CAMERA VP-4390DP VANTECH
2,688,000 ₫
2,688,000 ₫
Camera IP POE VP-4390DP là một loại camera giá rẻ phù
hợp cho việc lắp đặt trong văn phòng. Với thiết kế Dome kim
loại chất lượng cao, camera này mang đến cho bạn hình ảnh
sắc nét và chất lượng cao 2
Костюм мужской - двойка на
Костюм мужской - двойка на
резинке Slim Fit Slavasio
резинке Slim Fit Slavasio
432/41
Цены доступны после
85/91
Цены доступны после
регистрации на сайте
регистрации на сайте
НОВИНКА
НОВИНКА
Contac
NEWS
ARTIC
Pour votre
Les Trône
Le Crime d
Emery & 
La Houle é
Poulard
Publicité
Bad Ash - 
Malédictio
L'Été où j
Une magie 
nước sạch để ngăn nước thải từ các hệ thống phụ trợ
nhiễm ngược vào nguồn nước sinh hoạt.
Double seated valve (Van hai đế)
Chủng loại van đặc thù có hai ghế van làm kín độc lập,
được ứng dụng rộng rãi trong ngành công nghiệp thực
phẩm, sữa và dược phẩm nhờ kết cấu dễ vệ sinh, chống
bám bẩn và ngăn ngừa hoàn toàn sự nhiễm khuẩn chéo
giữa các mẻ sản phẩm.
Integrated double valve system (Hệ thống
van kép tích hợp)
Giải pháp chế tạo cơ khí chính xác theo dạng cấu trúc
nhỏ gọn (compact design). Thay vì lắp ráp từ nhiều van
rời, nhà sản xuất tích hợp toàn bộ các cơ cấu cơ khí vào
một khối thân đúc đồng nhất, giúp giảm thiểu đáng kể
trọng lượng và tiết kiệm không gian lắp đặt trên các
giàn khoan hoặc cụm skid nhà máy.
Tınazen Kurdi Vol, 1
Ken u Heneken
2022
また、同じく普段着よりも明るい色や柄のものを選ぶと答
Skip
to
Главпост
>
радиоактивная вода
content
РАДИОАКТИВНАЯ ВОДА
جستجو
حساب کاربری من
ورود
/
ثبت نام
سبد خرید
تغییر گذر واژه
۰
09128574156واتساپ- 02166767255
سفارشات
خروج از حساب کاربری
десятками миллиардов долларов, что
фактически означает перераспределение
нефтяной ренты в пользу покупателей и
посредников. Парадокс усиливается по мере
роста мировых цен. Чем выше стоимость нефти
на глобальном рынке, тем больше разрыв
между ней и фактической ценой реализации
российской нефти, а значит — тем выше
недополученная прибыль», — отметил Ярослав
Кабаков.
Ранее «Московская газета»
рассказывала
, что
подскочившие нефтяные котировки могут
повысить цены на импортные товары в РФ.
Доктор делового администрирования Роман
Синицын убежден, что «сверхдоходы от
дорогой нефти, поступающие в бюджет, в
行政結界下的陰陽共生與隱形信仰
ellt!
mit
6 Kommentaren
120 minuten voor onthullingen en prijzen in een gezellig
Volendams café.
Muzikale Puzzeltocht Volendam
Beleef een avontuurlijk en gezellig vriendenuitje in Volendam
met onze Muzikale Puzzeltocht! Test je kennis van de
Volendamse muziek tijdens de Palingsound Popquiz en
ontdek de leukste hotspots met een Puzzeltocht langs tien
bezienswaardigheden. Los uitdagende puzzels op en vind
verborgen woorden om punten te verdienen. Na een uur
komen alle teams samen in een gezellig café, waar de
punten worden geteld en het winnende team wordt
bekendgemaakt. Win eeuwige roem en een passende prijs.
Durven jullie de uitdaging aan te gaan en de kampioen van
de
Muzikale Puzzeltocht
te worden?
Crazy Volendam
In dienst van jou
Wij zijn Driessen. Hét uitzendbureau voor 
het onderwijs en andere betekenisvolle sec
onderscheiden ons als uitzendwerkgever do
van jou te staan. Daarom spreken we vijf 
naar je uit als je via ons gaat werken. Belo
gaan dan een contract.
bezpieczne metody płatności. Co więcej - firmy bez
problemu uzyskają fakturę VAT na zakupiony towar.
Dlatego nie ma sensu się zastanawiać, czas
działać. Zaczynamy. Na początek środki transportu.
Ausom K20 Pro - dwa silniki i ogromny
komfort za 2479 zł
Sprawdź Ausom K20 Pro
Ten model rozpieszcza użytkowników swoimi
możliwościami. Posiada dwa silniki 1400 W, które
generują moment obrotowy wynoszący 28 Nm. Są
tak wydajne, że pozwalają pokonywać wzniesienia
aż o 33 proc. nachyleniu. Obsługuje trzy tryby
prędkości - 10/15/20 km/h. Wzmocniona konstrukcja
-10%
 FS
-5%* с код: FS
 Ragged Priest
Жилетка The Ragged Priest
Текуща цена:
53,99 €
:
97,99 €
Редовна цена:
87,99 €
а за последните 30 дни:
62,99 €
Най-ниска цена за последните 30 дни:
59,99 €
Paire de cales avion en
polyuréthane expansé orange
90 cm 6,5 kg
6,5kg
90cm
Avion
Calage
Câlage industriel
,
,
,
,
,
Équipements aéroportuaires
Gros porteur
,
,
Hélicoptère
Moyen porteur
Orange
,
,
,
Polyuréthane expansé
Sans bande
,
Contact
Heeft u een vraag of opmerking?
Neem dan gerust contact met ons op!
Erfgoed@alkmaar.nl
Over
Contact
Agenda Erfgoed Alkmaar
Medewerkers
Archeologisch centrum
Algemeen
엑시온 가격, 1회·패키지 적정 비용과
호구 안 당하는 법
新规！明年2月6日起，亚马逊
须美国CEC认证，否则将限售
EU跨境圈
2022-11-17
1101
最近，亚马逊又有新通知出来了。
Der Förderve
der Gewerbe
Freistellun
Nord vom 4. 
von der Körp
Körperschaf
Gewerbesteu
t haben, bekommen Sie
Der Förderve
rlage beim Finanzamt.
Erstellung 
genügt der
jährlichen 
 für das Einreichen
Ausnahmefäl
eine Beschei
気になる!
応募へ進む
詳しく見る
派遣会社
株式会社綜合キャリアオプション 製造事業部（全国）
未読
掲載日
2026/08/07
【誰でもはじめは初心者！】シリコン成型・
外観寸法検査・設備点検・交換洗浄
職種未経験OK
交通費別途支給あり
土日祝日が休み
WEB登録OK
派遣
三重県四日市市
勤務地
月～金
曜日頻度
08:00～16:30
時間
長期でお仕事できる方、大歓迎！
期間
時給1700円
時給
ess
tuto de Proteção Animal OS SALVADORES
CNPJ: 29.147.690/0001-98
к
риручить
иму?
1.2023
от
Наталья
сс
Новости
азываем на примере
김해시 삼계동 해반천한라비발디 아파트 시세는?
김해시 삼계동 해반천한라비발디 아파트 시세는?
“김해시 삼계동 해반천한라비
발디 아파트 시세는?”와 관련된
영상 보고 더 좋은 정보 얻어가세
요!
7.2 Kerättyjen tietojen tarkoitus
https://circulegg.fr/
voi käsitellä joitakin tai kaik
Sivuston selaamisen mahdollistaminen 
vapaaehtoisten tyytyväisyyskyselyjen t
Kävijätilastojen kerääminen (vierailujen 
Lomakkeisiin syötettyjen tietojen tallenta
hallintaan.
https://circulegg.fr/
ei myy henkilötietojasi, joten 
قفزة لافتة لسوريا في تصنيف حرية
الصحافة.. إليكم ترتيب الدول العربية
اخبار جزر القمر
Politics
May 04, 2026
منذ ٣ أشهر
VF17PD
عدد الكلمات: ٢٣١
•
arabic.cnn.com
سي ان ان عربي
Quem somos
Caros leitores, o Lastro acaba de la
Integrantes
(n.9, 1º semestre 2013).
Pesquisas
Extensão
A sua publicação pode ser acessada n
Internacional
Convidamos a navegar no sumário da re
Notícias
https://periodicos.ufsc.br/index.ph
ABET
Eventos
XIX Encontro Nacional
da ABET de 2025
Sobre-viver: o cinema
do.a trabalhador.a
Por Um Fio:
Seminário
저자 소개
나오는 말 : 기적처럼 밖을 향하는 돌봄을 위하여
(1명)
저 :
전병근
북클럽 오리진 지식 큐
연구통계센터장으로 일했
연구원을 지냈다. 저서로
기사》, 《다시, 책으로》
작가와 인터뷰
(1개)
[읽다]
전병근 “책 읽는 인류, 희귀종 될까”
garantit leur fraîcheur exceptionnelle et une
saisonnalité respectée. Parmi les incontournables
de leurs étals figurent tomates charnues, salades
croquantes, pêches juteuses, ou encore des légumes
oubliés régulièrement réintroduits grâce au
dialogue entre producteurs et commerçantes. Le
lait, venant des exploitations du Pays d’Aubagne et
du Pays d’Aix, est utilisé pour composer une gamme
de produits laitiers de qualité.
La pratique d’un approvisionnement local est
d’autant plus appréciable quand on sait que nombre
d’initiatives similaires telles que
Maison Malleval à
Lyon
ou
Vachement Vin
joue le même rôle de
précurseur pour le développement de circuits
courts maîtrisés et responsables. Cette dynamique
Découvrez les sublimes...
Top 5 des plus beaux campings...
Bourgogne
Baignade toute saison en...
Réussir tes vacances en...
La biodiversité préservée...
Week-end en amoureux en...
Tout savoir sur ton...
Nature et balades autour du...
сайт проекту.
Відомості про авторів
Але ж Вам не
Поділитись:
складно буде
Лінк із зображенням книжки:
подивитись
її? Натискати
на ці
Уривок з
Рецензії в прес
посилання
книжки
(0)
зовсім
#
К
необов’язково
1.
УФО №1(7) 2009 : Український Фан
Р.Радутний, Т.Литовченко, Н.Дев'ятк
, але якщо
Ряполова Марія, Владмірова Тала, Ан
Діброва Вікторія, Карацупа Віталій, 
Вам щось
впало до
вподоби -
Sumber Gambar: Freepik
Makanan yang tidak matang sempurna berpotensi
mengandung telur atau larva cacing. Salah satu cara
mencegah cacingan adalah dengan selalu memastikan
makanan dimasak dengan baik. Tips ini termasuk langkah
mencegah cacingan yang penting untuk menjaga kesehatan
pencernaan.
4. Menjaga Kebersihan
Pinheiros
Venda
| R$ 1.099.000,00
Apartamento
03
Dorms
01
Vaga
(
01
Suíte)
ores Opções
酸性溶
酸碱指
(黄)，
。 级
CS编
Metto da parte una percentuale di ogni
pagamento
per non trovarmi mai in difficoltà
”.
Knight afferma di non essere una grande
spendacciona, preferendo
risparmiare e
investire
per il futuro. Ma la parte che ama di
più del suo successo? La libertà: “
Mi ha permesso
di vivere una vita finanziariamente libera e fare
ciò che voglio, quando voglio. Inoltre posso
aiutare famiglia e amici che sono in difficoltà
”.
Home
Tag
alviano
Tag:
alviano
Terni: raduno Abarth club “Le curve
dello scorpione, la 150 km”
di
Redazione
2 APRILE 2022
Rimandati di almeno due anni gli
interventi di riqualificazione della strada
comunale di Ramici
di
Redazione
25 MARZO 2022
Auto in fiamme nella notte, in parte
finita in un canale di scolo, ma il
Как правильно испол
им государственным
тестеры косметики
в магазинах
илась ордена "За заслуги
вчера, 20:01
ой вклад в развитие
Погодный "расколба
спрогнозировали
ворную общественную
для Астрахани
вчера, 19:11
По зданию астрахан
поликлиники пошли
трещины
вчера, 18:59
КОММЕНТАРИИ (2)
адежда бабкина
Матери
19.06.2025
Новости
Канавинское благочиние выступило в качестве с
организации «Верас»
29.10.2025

▶ **WORK REQUEST**
Please copy, without any change, the lines of the material from the first through the one containing "120 minuten voor". Write nothing else.

▶ **TASK RESPONSE**
CAMERA VP-4390DP VANTECH
2,688,000 ₫
2,688,000 ₫
Camera IP POE VP-4390DP là một loại camera giá rẻ phù
hợp cho việc lắp đặt trong văn phòng. Với thiết kế Dome kim
loại chất lượng cao, camera này mang đến cho bạn hình ảnh
sắc nét và chất lượng cao 2
Костюм мужской - двойка на
Костюм мужской - двойка на
резинке Slim Fit Slavasio
резинке Slim Fit Slavasio
432/41
Цены доступны после
85/91
Цены доступны после
регистрации на сайте
регистрации на сайте
НОВИНКА
НОВИНКА
Contac
NEWS
ARTIC
Pour votre
Les Trône
Le Crime d
Emery & 
La Houle é
Poulard
Publicité
Bad Ash - 
Malédictio
L'Été où j
Une magie 
nước sạch để ngăn nước thải từ các hệ thống phụ trợ
nhiễm ngược vào nguồn nước sinh hoạt.
Double seated valve (Van hai đế)
Chủng loại van đặc thù có hai ghế van làm kín độc lập,
được ứng dụng rộng rãi trong ngành công nghiệp thực
phẩm, sữa và dược phẩm nhờ kết cấu dễ vệ sinh, chống
bám bẩn và ngăn ngừa hoàn toàn sự nhiễm khuẩn chéo
giữa các mẻ sản phẩm.
Integrated double valve system (Hệ thống
van kép tích hợp)
Giải pháp chế tạo cơ khí chính xác theo dạng cấu trúc
nhỏ gọn (compact design). Thay vì lắp ráp từ nhiều van
rời, nhà sản xuất tích hợp toàn bộ các cơ cấu cơ khí vào
một khối thân đúc đồng nhất, giúp giảm thiểu đáng kể
trọng lượng và tiết kiệm không gian lắp đặt trên các
giàn khoan hoặc cụm skid nhà máy.
Tınazen Kurdi Vol, 1
Ken u Heneken
2022
また、同じく普段着よりも明るい色や柄のものを選ぶと答
Skip
to
Главпост
>
радиоактивная вода
content
РАДИОАКТИВНАЯ ВОДА
جستجو
حساب کاربری من
ورود
/
ثبت نام
سبد خرید
تغییر گذر واژه
۰
09128574156واتساپ- 02166767255
سفارشات
خروج از حساب کاربری
десятками миллиардов долларов, что
фактически означает перераспределение
нефтяной ренты в пользу покупателей и
посредников. Парадокс усиливается по мере
роста мировых цен. Чем выше стоимость нефти
на глобальном рынке, тем больше разрыв
между ней и фактической ценой реализации
российской нефти, а значит — тем выше
недополученная прибыль», — отметил Ярослав
Кабаков.
Ранее «Московская газета»
рассказывала
, что
подскочившие нефтяные котировки могут
повысить цены на импортные товары в РФ.
Доктор делового администрирования Роман
Синицын убежден, что «сверхдоходы от
дорогой нефти, поступающие в бюджет, в
行政結界下的陰陽共生與隱形信仰
ellt!
mit
6 Kommentaren
120 minuten voor onthullingen en prijzen in een gezellig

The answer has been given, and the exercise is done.